The markets seem to have got ahead of themselves in thinking interest rate rises are coming.

That’s why this is not the time to be thinking about raising interest rates in the UK. Remember, we have already seen the end of the furlough scheme, reductions in Universal Credit payments, and we have a tough Budget coming up where the Chancellor will be looking for ways to raise taxes and limit spending commitments. If you add a tightening of monetary policy to that, it’s going to increase the probability that we will import the recession that, we think, has already started in the United States.

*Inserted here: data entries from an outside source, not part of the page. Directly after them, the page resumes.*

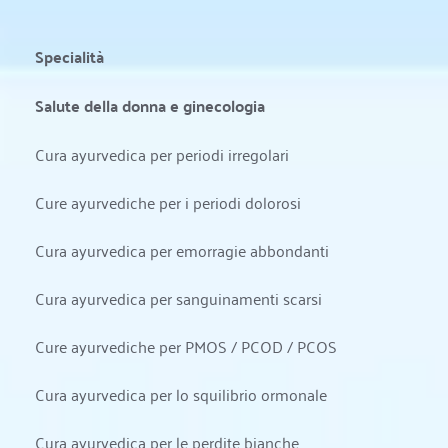
Specialità
Salute della donna e ginecologia
Cura ayurvedica per periodi irregolari
Cure ayurvediche per i periodi dolorosi
Cura ayurvedica per emorragie abbondanti
Cura ayurvedica per sanguinamenti scarsi
Cure ayurvediche per PMOS / PCOD / PCOS
Cura ayurvedica per lo squilibrio ormonale
Cura ayurvedica per le perdite bianche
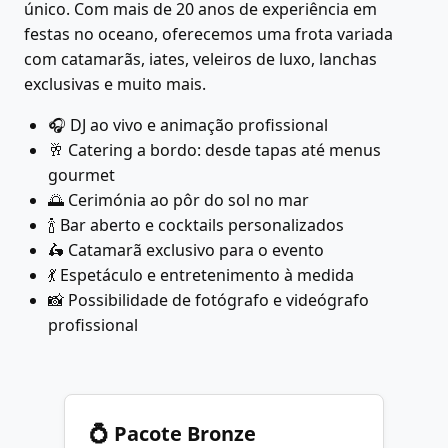
único. Com mais de 20 anos de experiência em
festas no oceano, oferecemos uma frota variada
com catamarãs, iates, veleiros de luxo, lanchas
exclusivas e muito mais.
🎧 DJ ao vivo e animação profissional
🥂 Catering a bordo: desde tapas até menus
gourmet
🌅 Cerimónia ao pôr do sol no mar
🍾 Bar aberto e cocktails personalizados
🛵️ Catamarã exclusivo para o evento
💃 Espetáculo e entretenimento à medida
📸 Possibilidade de fotógrafo e videógrafo
profissional
💍 Pacote Bronze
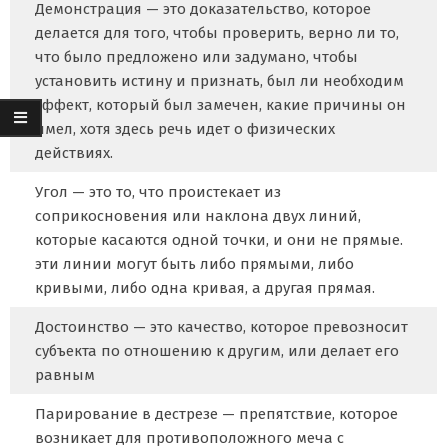
Демонстрация — это доказательство, которое
делается для того, чтобы проверить, верно ли то,
что было предложено или задумано, чтобы
установить истину и признать, был ли необходим
эффект, который был замечен, какие причины он
имел, хотя здесь речь идет о физических
действиях.
Угол — это то, что проистекает из
соприкосновения или наклона двух линий,
которые касаются одной точки, и они не прямые.
эти линии могут быть либо прямыми, либо
кривыми, либо одна кривая, а другая прямая.
Достоинство — это качество, которое превозносит
субъекта по отношению к другим, или делает его
равным
Парирование в дестрезе — препятствие, которое
возникает для противоположного меча с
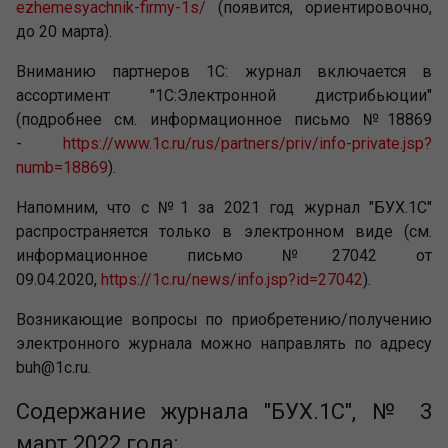
ezhemesyachnik-firmy-1s/
(появится, ориентировочно,
до 20 марта).
Вниманию партнеров 1С: журнал включается в
ассортимент "1С:Электронной дистрибьюции"
(подробнее см. информационное письмо №18869
-
https://www.1c.ru/rus/partners/priv/info-private.jsp?
numb=18869
).
Напомним, что с №1 за 2021 год журнал "БУХ.1С"
распространяется только в электронном виде (см.
информационное письмо №27042 от
09.04.2020,
https://1c.ru/news/info.jsp?id=27042
).
Возникающие вопросы по приобретению/получению
электронного журнала можно направлять по адресу
buh@1c.ru.
Содержание журнала "БУХ.1С", № 3
март 2022 года:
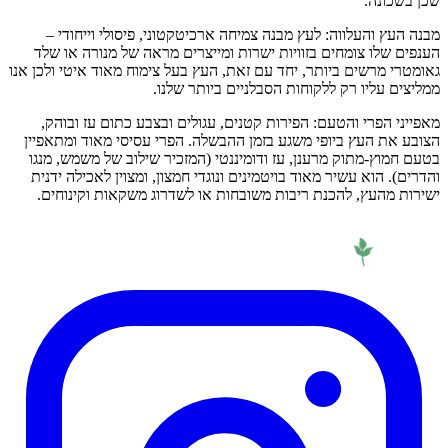
שכן בשכונה.
מבנה העץ והעלווה: לעץ מבנה צמיחה ארכיטקטוני, פיסולי וייחודי –
הענפים שלו צומחים בזוויות ישרות ומייצרים מראה של מנורה או שלד
גאומטרי מרשים ביותר, יחד עם זאת, העץ בעל צימוח מאוד איטי ולכן אנו
ממליצים עליו רק ללקוחות הסבלניים ביותר שלנו.
מאפייני הפרי והטעם: הפירות קטנים, עגולים ובצבע כתום עז ובוהק,
הצובע את העץ ביופי משגע בזמן ההבשלה. הפרי עסיסי מאוד ומתאפיין
בטעם חמוץ-מתוק מרענן, עז ודומיננטי (המזכיר שילוב של משמש, מנגו
והדרים). הוא עשיר מאוד בויטמינים ונוגדי חמצון, ומצוין לאכילה ידנית
ישירות מהעץ, להכנת ריבות משובחות או לשדרוג משקאות וקינוחים.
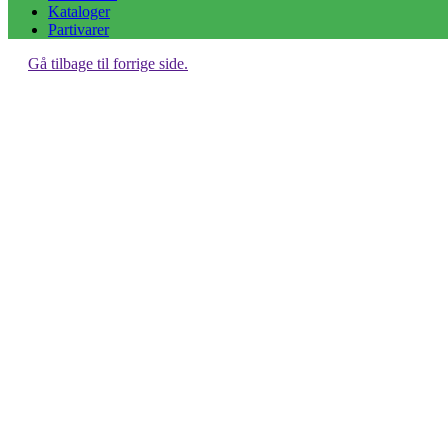
Kataloger
Partivarer
Gå tilbage til forrige side.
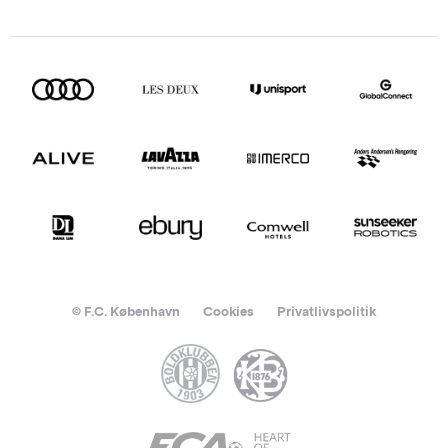
© F.C. København
Cookies
Privatlivspolitik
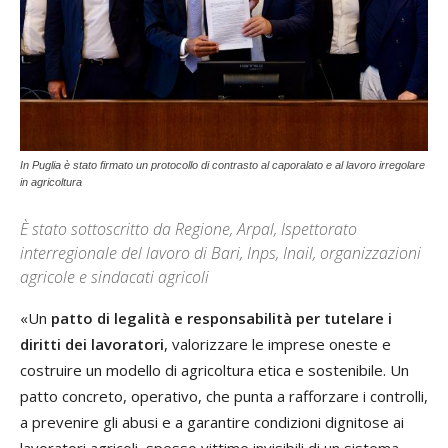
In Puglia è stato firmato un protocollo di contrasto al caporalato e al lavoro irregolare
in agricoltura
È stato sottoscritto da Regione, Arpal, Ispettorato
interregionale del lavoro di Bari, Inps, Inail, organizzazioni
agricole e sindacati agricoli
«Un
patto di legalità e responsabilità per tutelare i
diritti dei lavoratori
, valorizzare le imprese oneste e
costruire un modello di agricoltura etica e sostenibile. Un
patto concreto, operativo, che punta a rafforzare i controlli,
a prevenire gli abusi e a garantire condizioni dignitose ai
lavoratori agricoli, spesso vittime invisibili di un sistema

It seems the Bank’s Governor Andrew Bailey has not learned the lessons of the recent past.  The European Central Bank raised rates in 2011 when coming out of the Great Recession. Turns out it was a big mistake. The Fed in the US raised rates over the period of 2015-2018.  That tightening of monetary policy is now generally recognized to have also been a big mistake, choking off full recovery after the recession. Chair of the Federal Bank, Jerome Powell, has admitted this was an error.  Andrew Bailey, the current governor of the Bank of England, seems ignorant of those past lessons, and looks like he is committing a major error by talking up the prospects of a rate rise.

The current level of inflation is transitory, that is what the data is showing. Failing to understand that and trying to mitigate inflation by raising interest rates will almost certainly push the UK into a recession.

 In the minutes of the September 2021 Monetary Policy Committee (MPC) meeting there was a 9-0 vote to keep rates at their current level of 0.1% noting that "The Committee’s central expectation continues to be that current elevated global cost pressures will prove transitory."  It’s hard to understand what happened over the following month to change that prudent judgement. Inflation ticked up to 3.2%, but that was entirely predictable and there was nothing unusual about it.  If the Bank of England does pull the trigger next month and raise interest rates, it probably won’t be a unanimous decision.

The markets seem to have got ahead of themselves in thinking rate rises are coming. In the last week retail sales and consumer confidence have fallen and the CPI fell back. The best analogy to our current state of inflation is to think what happens when a hurricane hits an island.  The power goes out; stores lose the contents of their fridges and the price of food rises.  It is a bonanza time for roofers and electricians whose wages rise dramatically for a while and inflation goes up temporarily.  But eventually, after a few months, things get back to normal and there is no impact at all on inflation in a year’s time. None at all.  That is what transitory means.  Inflation reached a peak in the summer of 2008 and collapsed soon after, as the oil shock then was transitory, just as now.

The current level of inflation is transitory, that is what the data is showing. Failing to understand that and trying to mitigate inflation by raising interest rates (the textbook remedy) will almost certainly push the UK into a recession.  In uncertain times it is better to wait and watch the data unfold before taking drastic action that could well be regretted.